- O Estado de S. Paulo
A presidente Dilma Rousseff está ficando cansativa. Por repetitiva. Insistente no discurso vazio em que aponta intenções golpistas na discussão sobre a interrupção de seu mandato via impeachment ou renúncia.
Duas hipóteses absolutamente legais. Se Dilma as repudia é outra história. Ambas estão claramente descritas nos artigos 79, 80 e 81 da Constituição, que tratam da vacância do cargo e dos procedimentos para substituição. Não quer renunciar? Um direito que lhe assiste. Não está premida por justificativa jurídica? Melhor para ela.
Isso não lhe dá autorização para interditar um debate e muito menos para imputar crimes aos debatedores. Que, aliás, debatem à luz do dia.
Seria um caso peculiar de conspiração em praça pública e nos conformes da lei. A presidente da República banaliza o conceito de golpismo e põe em xeque o próprio dever conferido pelo posto de atuar contra tal natureza de infração e tais tipos de infratores a cláusulas pétreas da Carta.
Ela tem instrumentos na legislação para isso. O que não tem são motivos providos de substância.
Aponta ilegalidade onde vigora a plena legalidade. No que tange ao raciocínio lógico – terreno estranho à presidente – coloca-se, assim, na defesa de uma tese à margem da lei.
Não há “uso” da crise. Há uma crise, cuja saída depende de quem está no comando. Não apenas pelo fato de ser a responsável pela situação crítica, mas principalmente porque foi eleita para resolver os problemas, levar o País a superar as dificuldades.
Portanto, conviria à presidente perceber as circunstâncias. Estas apontam para a necessidade premente de uma solução efetiva, consistente. Se ela se mostrar capaz de conduzir o Brasil na direção da saída da crise, terá readquirido legitimidade para completar o mandato para o qual foi eleita. Se não, perderá as condições políticas para governar.

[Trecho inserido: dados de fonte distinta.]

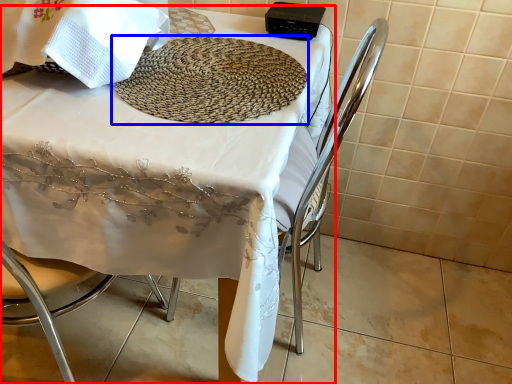
Question: Which object is further to the camera taking this photo, table (highlighted by a red box) or mat (highlighted by a blue box)?

Choices:
 (A) table
 (B) mat

Answer: (B)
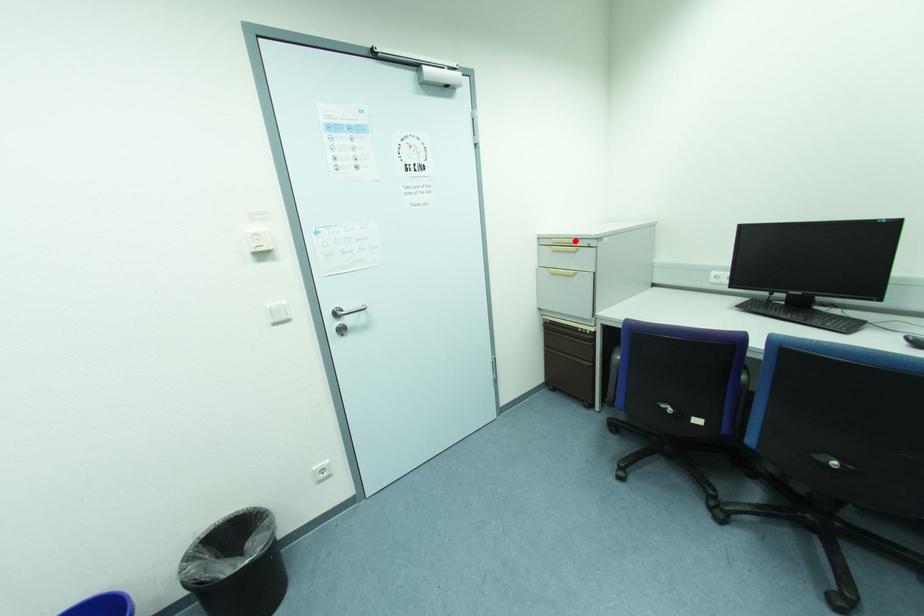
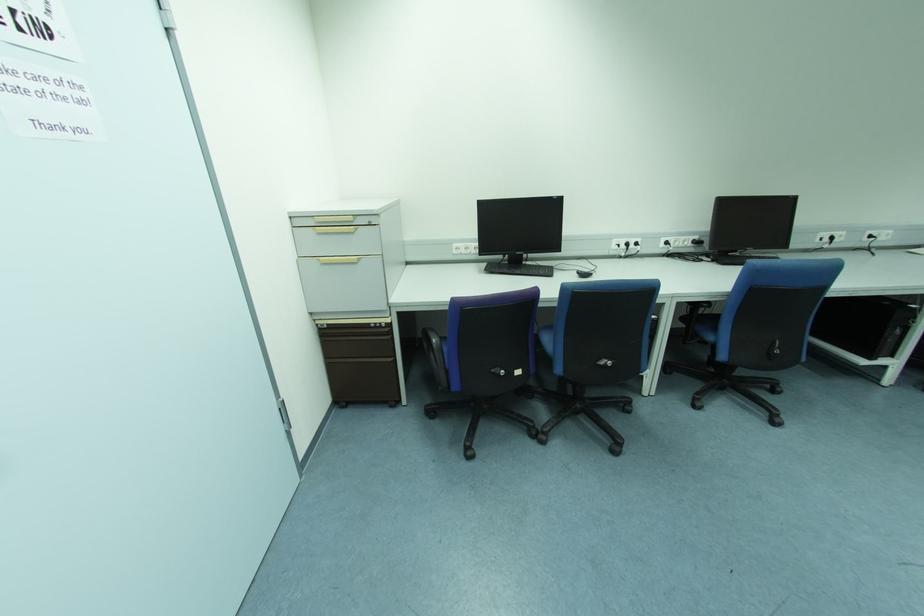
The point at the highlighted location is marked in the first image. Where is the corresponding point in the second image?

(350, 219)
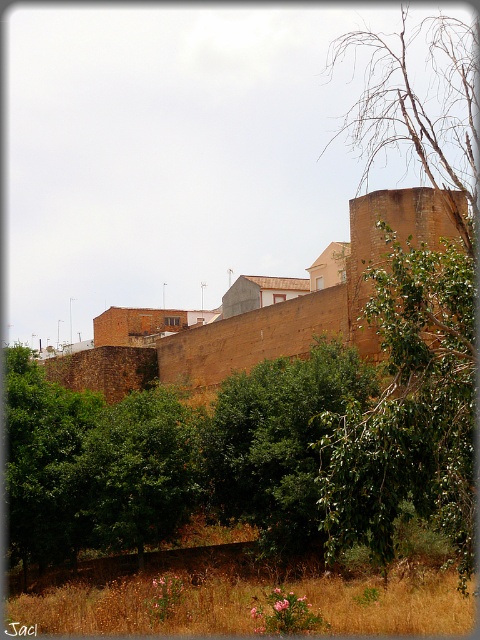
You are standing in the scene and want to find the largest green leafy tree. Which one should you look towards, the green leafy tree at right or the green leafy tree at center?

The green leafy tree at right is bigger than the green leafy tree at center, so you should look towards the green leafy tree at right.

You are standing in the scene and want to walk towards the two points marked in the image. Which point, point (444,364) or point (294,465), will you reach first?

Point (444,364) is closer to the camera than point (294,465), so you will reach point (444,364) first.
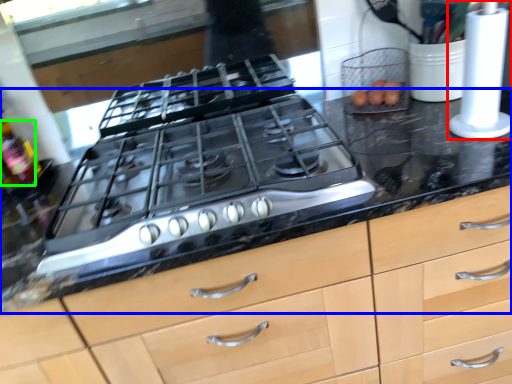
Question: Which object is the closest to the kitchen appliance (highlighted by a red box)? Choose among these: countertop (highlighted by a blue box) or bottle (highlighted by a green box).

Choices:
 (A) countertop
 (B) bottle

Answer: (A)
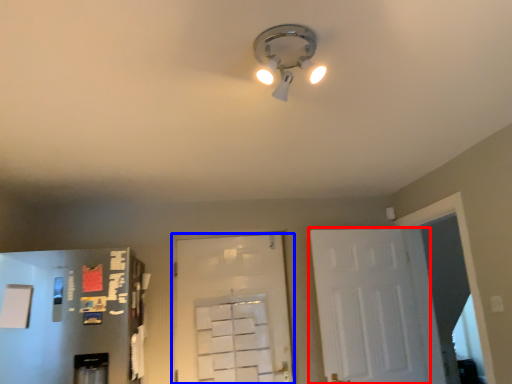
Question: Which point is closer to the camera, door (highlighted by a red box) or door (highlighted by a blue box)?

Choices:
 (A) door
 (B) door

Answer: (A)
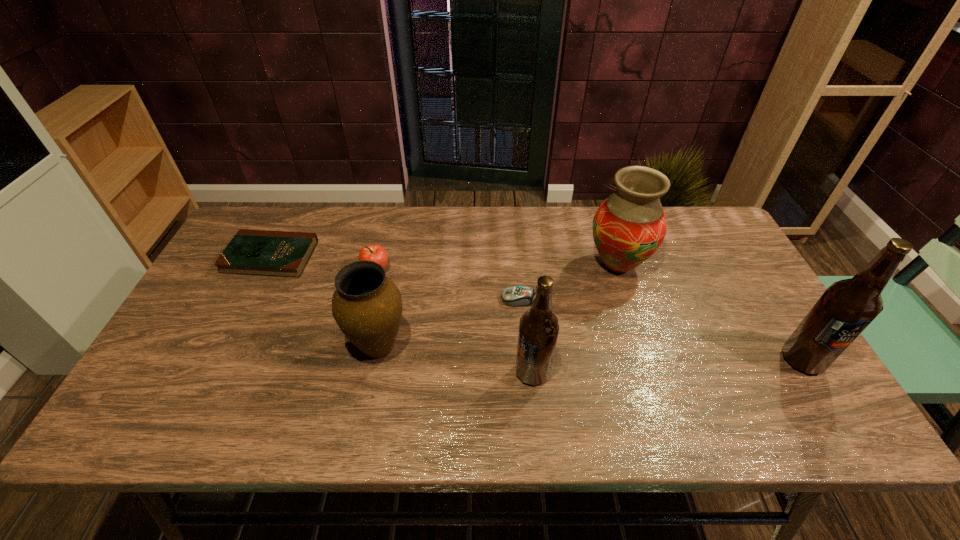
This screenshot has width=960, height=540. Identify the location of vacant position in the image that satisfies the following two spatial constraints: 1. on the label of the rightmost object; 2. on the label of the left beer bottle. (810, 373).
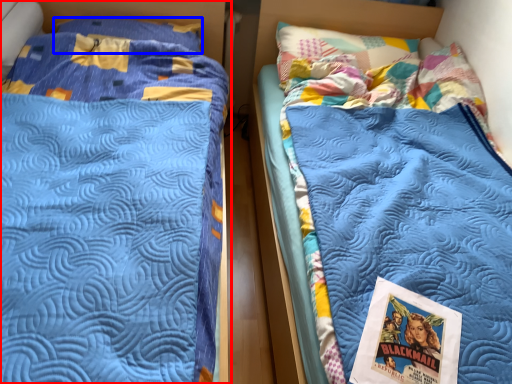
Question: Among these objects, which one is farthest to the camera, bed (highlighted by a red box) or pillow (highlighted by a blue box)?

Choices:
 (A) bed
 (B) pillow

Answer: (B)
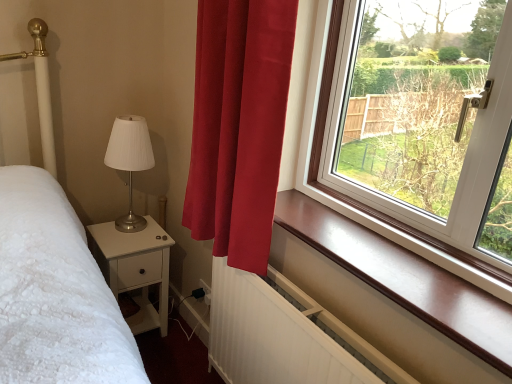
Question: Is white matte nightstand at lower left in front of matte silver table lamp at left?

Choices:
 (A) yes
 (B) no

Answer: (B)

Question: Does white matte nightstand at lower left have a lesser width compared to matte silver table lamp at left?

Choices:
 (A) yes
 (B) no

Answer: (B)

Question: Is white matte nightstand at lower left completely or partially outside of matte silver table lamp at left?

Choices:
 (A) yes
 (B) no

Answer: (A)

Question: Is white matte nightstand at lower left not near matte silver table lamp at left?

Choices:
 (A) yes
 (B) no

Answer: (B)

Question: Can you see white matte nightstand at lower left touching matte silver table lamp at left?

Choices:
 (A) yes
 (B) no

Answer: (B)

Question: Considering the positions of satin red curtain at center and white textured radiator at lower center in the image, is satin red curtain at center wider or thinner than white textured radiator at lower center?

Choices:
 (A) thin
 (B) wide

Answer: (B)

Question: In the image, is satin red curtain at center positioned in front of or behind white textured radiator at lower center?

Choices:
 (A) front
 (B) behind

Answer: (B)

Question: Visually, is satin red curtain at center positioned to the left or to the right of white textured radiator at lower center?

Choices:
 (A) right
 (B) left

Answer: (B)

Question: Is satin red curtain at center taller or shorter than white textured radiator at lower center?

Choices:
 (A) tall
 (B) short

Answer: (A)

Question: Choose the correct answer: Is brown polished wood at upper right inside matte silver table lamp at left or outside it?

Choices:
 (A) outside
 (B) inside

Answer: (A)

Question: Considering the positions of brown polished wood at upper right and matte silver table lamp at left in the image, is brown polished wood at upper right wider or thinner than matte silver table lamp at left?

Choices:
 (A) wide
 (B) thin

Answer: (B)

Question: Considering the positions of brown polished wood at upper right and matte silver table lamp at left in the image, is brown polished wood at upper right bigger or smaller than matte silver table lamp at left?

Choices:
 (A) big
 (B) small

Answer: (B)

Question: Is brown polished wood at upper right taller or shorter than matte silver table lamp at left?

Choices:
 (A) tall
 (B) short

Answer: (B)

Question: Considering the positions of point (125, 137) and point (375, 337), is point (125, 137) closer or farther from the camera than point (375, 337)?

Choices:
 (A) closer
 (B) farther

Answer: (B)

Question: Choose the correct answer: Is matte silver table lamp at left inside brown polished wood at upper right or outside it?

Choices:
 (A) inside
 (B) outside

Answer: (B)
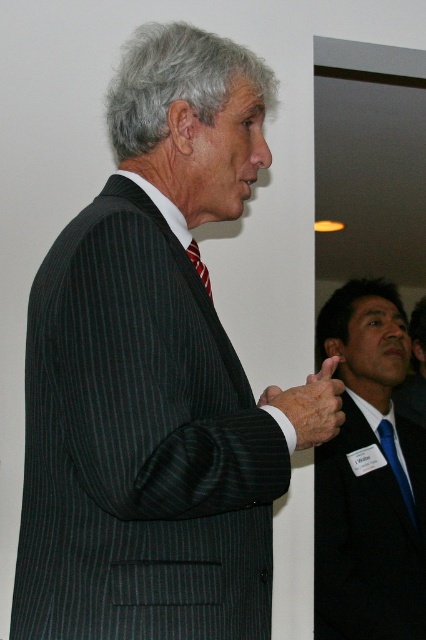
You are a photographer at a formal event. You need to adjust your camera focus to capture both the matte black suit at center and the red striped tie at center. Since the camera can only focus on one plane at a time, which object should you prioritize focusing on to ensure the other remains in acceptable sharpness?

The matte black suit at center is below the red striped tie at center, so focusing on the red striped tie at center would place it closer to the focal plane, potentially keeping the matte black suit at center within the depth of field.

You are a photographer at a business event. You need to capture a photo where the matte black hand at center and the red striped tie at center are both visible. Based on their positions, which one will appear taller in the photo?

The matte black hand at center appears taller in the photo because it has a greater height compared to the red striped tie at center according to the description.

Não será adotando o modelo caça golpista que vai reconquistar a confiança não diria nem da maioria absoluta, mas ao menos daquela maioria da população que a considerou apta para exercer um segundo mandato e hoje se mostra arrependida, conforme demonstram as pesquisas.
O discurso do golpe poderia até servir como palavra de ordem ao PT. Caso o PT ainda existisse como força política competitiva. Não existe mais. Dilma está desguarnecida do ponto de vista partidário. Bem como não dispõe de guarnições robustas no governo nas áreas cruciais da política e economia.
A presidente da República está só, refém de disputas internas e externas pelo espólio do partido ou pela herança do poder.
A cantilena do golpismo não leva a lugar algum. Apenas põe a presidente na situação do combatente que se desloca para a defesa com armas de ataque. Nada combina com nada. Todas as variantes contrariam as regras básicas da lógica.
As premissas não se coadunam com a conclusão e, nessa barafunda de ideias, a chefe da Nação acaba permitindo que seja pega no flagrante delito da má intenção, quando argumenta que nunca usou o poder para bloquear investigações.
Tal menção, feita ao molde de orgulho, considera a hipótese de o governante usar de seu poder para solapar as atribuições dos demais poderes. Quando Dilma diz “não fiz” ao mesmo tempo considera que “poderia ter feito”, mas “não quis”.
No desespero final, o mesmo argumento utilizado por Fernando Collor no apelo à clemência da Câmara quando do julgamento do pedido de abertura do processo de impeachment.
Collor não interferiu porque não podia. Dilma pode não tê-lo feito pelos motivos certos, mas justifica o gesto pelas razões erradas.